Voici un concert qui était attendu, d’abord parce qu’il marque l’ouverture du cinquième Festival Palazzetto Bru Zane, et ensuite parce qu’il s’agit d’une redécouverte d’une œuvre de Jacques-Fromental Halévy, génial compositeur dont l’œuvre est injustement réduite par les maisons d’opéra à La Juive
Sébastien Droy (© DR)
Après une nuit studieuse et une intense journée de répétition avec Hervé Niquet, le Directeur musical de ce concert, Sébastien Droy entame donc la soirée et l’œuvre qui le sollicite abondamment au cours des vingt premières minutes. La main sur l’oreille, il expose une voix légère et bien centrée, qui monte en voix de tête pour émettre des aigus maîtrisés. Le vibrato est court et rapide. Rapidement cependant, la fatigue vocale accumulée durant les répétitions se fait sentir et la vigueur diminue, ce que le chanteur compense par sa technique, en couvrant davantage sa voix. Celle-ci déraille pourtant légèrement : une moue s’affiche sur le visage du ténor, qui doit terminer son duo en marquant (c’est-à-dire en ne mettant aucune puissance, comme les chanteurs le font en répétition). À la fin de l’acte, il affiche avec philosophie un sourire résolu en direction de ses collègues : le concert ne peut continuer sans lui, il assurera donc son rôle, même à mi-voix, sans prendre part aux ensembles. Il profite des quelques secondes de pause pour glisser une pastille pour la gorge dans sa bouche. Après l’entracte, Hervé Niquet prononce avec humour quelques mots pour expliquer la situation au public, qui applaudit pour encourager l’interprète. Ce dernier termine la soirée épuisé, le visage marqué par l’effort.
Hervé Niquet (© Eric Manas)
Face à lui, c’est Véronique Gens qui assure le rôle-titre (dont elle nous a longuement parlé durant son interview à Ôlyrix). Bien aidée (comme l’ensemble de la distribution, d’ailleurs) par une excellente diction, elle dispose d’un timbre sombre et d’une flamme dramatique qui perce dans son phrasé mélancolique, sublimé d’un vibrato rond et intense. Elle émeut ainsi le public lorsqu’elle s’exclame « Gérard ! Et c’est lui qui t’appelle ». Elle garde une voix ancrée sur l’ensemble de la tessiture, qu’elle parcourt d’ailleurs en quelques notes, étalant sa technique qui s’exprime également dans la fluidité de ses vocalises.
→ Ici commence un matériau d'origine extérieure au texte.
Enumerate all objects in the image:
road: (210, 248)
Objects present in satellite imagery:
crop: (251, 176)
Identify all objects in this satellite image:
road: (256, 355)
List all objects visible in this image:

Allégeant sa voix dans ses duos avec Droy afin de ne pas le couvrir totalement, elle occupe l’espace sonore lorsque cela lui est possible sans nuire à la musicalité d’ensemble.
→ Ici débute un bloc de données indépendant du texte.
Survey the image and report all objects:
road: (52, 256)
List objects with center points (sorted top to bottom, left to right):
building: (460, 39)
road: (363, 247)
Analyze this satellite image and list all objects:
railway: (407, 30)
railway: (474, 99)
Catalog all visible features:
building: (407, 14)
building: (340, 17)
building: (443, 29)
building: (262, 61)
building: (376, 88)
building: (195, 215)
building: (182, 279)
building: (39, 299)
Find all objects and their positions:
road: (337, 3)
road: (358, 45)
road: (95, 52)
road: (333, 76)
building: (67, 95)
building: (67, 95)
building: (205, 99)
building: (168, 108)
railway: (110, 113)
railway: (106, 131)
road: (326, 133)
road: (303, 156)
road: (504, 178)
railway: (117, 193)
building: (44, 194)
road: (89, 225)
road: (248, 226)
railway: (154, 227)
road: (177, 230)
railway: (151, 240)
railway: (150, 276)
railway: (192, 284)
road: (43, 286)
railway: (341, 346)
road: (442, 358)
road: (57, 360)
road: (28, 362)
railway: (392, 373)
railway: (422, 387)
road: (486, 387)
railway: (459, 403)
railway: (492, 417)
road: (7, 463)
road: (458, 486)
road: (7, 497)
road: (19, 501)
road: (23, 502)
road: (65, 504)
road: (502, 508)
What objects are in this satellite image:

Véronique Gens (© Marc Ribes)
Étienne Dupuis, qui faisait déjà face à Gens dans Iphigénie cette saison à Garnier, chante le rôle de Jacques de Lusignan, le roi digne et noble qui condamne involontairement les deux héros au malheur. Sa voix résonnante et puissante au timbre pur et lumineux dispose de la noblesse que requiert le personnage. Il affine l’expressivité de son interprétation en allongeant ou resserrant l’amplitude, l’intensité et la puissance de son vibrato selon les situations. La basse Christophoros Stamboglis dispose d’une voix large et puissante qui emplit l’espace et résonne dans les ensembles, de ses graves d’une profondeur grisante. Eric Huchet est un sournois Mocénigo à la prononciation pincée. Son timbre cuivré, émis depuis le haut de son instrument, résonne avec celui de la clarinette qui accompagne ses interventions. Bien que manquant d’ancrage, sa voix est parfaitement projetée : ses « Mort à Venise ! » ressortent de son dernier ensemble à l’acte V, créant un puissant effet. Artavazd Sargsyan est un sombre Strozzi, clair en timbre et en prononciation, tandis que Tomislav Lavoie est un Héraut au coffre imposant, aux graves solides mais aux aigus plus fragiles.
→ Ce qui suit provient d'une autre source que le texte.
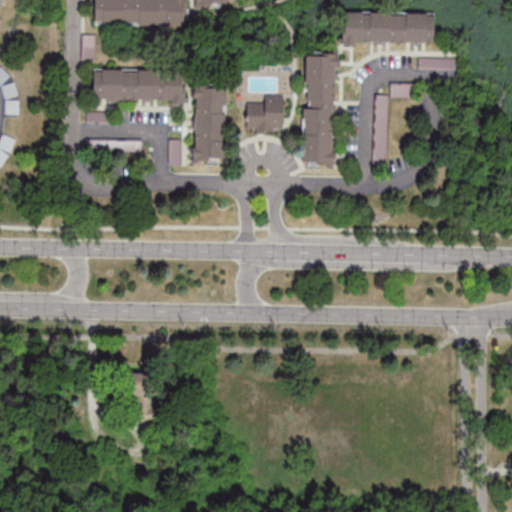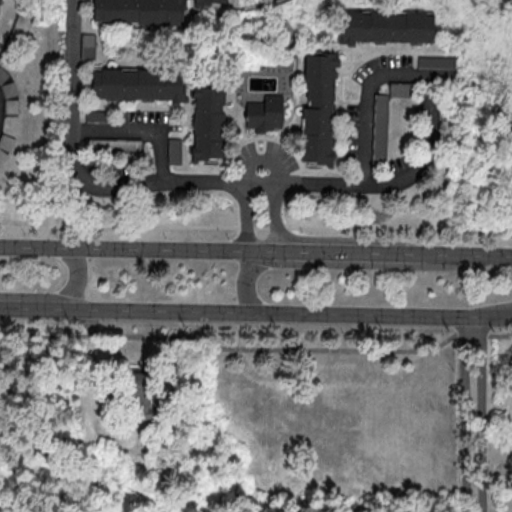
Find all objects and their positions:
building: (212, 2)
building: (0, 6)
building: (140, 12)
building: (388, 27)
building: (140, 84)
building: (320, 110)
building: (266, 115)
building: (384, 123)
building: (210, 124)
road: (142, 129)
road: (288, 184)
road: (244, 218)
road: (276, 220)
road: (256, 226)
road: (255, 252)
road: (343, 265)
road: (65, 296)
road: (493, 313)
road: (255, 314)
road: (257, 348)
building: (145, 395)
building: (140, 396)
road: (474, 414)
park: (226, 419)
road: (113, 449)
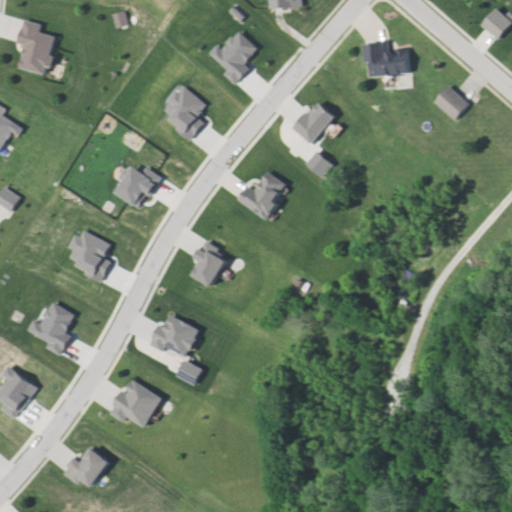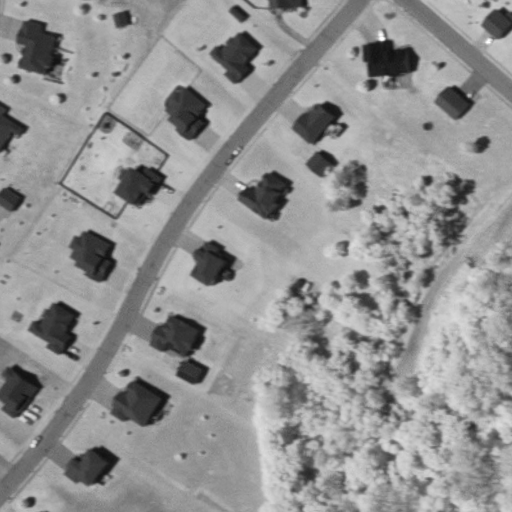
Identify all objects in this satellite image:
building: (286, 4)
building: (287, 4)
building: (39, 46)
building: (38, 48)
road: (456, 48)
building: (387, 59)
building: (388, 60)
building: (453, 102)
building: (454, 103)
road: (164, 235)
road: (434, 283)
building: (139, 400)
building: (138, 404)
building: (90, 466)
building: (89, 469)
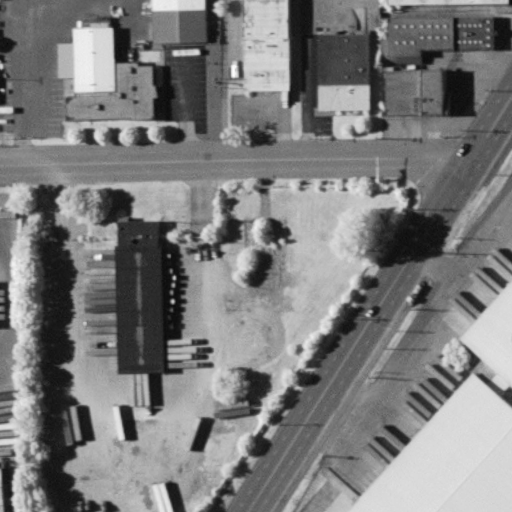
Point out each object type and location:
building: (450, 1)
building: (446, 2)
building: (180, 21)
building: (181, 21)
building: (440, 34)
building: (437, 36)
building: (267, 45)
building: (269, 45)
road: (18, 49)
building: (344, 71)
building: (345, 71)
building: (105, 79)
building: (108, 79)
building: (416, 92)
building: (416, 92)
road: (236, 160)
road: (467, 250)
building: (139, 296)
building: (140, 296)
road: (381, 305)
railway: (395, 327)
building: (494, 336)
road: (391, 361)
parking lot: (10, 367)
parking lot: (130, 378)
building: (451, 460)
road: (131, 473)
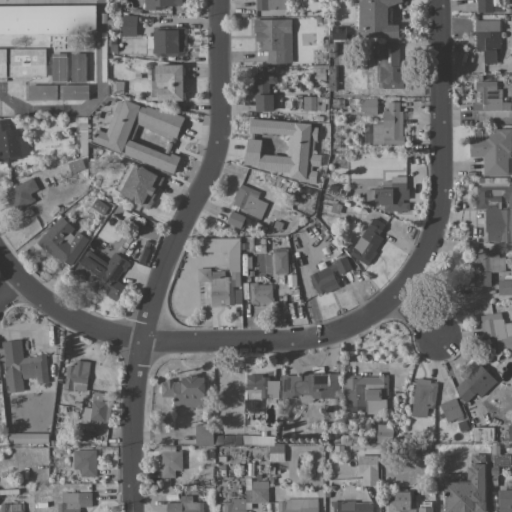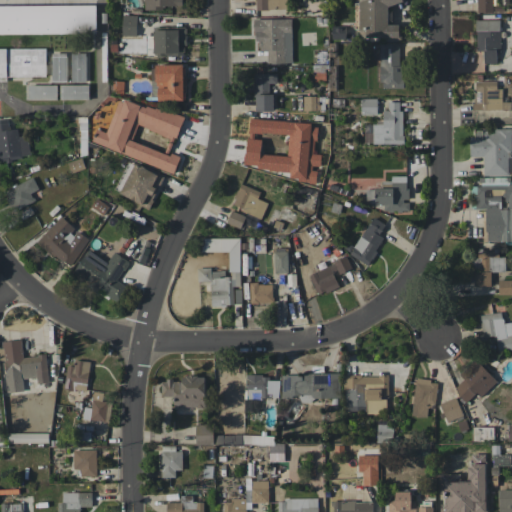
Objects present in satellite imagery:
building: (161, 3)
building: (270, 4)
building: (487, 6)
building: (48, 18)
building: (378, 19)
building: (129, 25)
building: (274, 39)
building: (488, 40)
building: (162, 43)
building: (22, 62)
building: (390, 66)
building: (58, 67)
building: (78, 67)
building: (170, 82)
building: (74, 91)
building: (264, 91)
building: (42, 92)
building: (487, 96)
building: (368, 106)
road: (475, 116)
building: (386, 126)
building: (139, 132)
building: (12, 143)
building: (283, 148)
building: (493, 149)
road: (441, 154)
building: (141, 185)
building: (21, 193)
building: (393, 195)
building: (249, 201)
building: (235, 219)
building: (63, 241)
building: (368, 241)
road: (171, 254)
building: (280, 260)
building: (486, 266)
building: (221, 271)
building: (102, 274)
building: (328, 276)
building: (504, 286)
building: (260, 293)
road: (8, 295)
building: (497, 330)
road: (217, 342)
building: (76, 376)
building: (474, 381)
building: (310, 386)
building: (261, 387)
building: (185, 391)
building: (366, 393)
building: (423, 397)
building: (451, 409)
building: (95, 411)
building: (384, 432)
building: (509, 432)
building: (481, 433)
building: (204, 434)
building: (27, 437)
building: (170, 460)
building: (85, 461)
building: (368, 469)
building: (248, 496)
building: (505, 500)
building: (74, 501)
building: (402, 502)
building: (297, 505)
building: (184, 506)
building: (352, 506)
building: (460, 506)
building: (11, 507)
building: (425, 507)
Christophoros Stamboglis (© Yannis Tsolkas)
Hervé Niquet dirige l’Orchestre de chambre de Paris d’un geste souple et ample. La partition laisse peu d’airs solistes mais offre de beaux ensembles, aux lignes contrapuntiques éclatantes. Tout au long de la soirée, les ambiances musicales s’enchaînent sans transition. Dès l’introduction, les lignes mélancoliques jouées mezzo-piano, bien servies par un pupitre de violoncelles ayant du corps, sont interrompues par un coup de cymbales qui ouvre un passage vif et festif. Si le chef excelle dans l’expression de ces derniers auxquels il transmet sa flamme, bondissant sur place pour obtenir un tempo plus allant, son enthousiasme débordant sert moins les passages plus intimes, qui pourraient se distinguer davantage. Le Chœur de la Radio flamande, placé de part et d’autre de la scène, souffre d’une mise en place rythmique approximative, plongeant certains passages dans un brouillard musical. Il se montre toutefois tranchant et saisissant à la fin du premier acte, après s’être montré caressant et enivrant quelques instants plus tôt, y transcendant une partition brillante. Vraiment, cette œuvre mérite mieux que l’oubli duquel cette soirée l’a sortie. Mais il faudrait maintenant l’entendre avec un ténor en pleine possession de ses moyens !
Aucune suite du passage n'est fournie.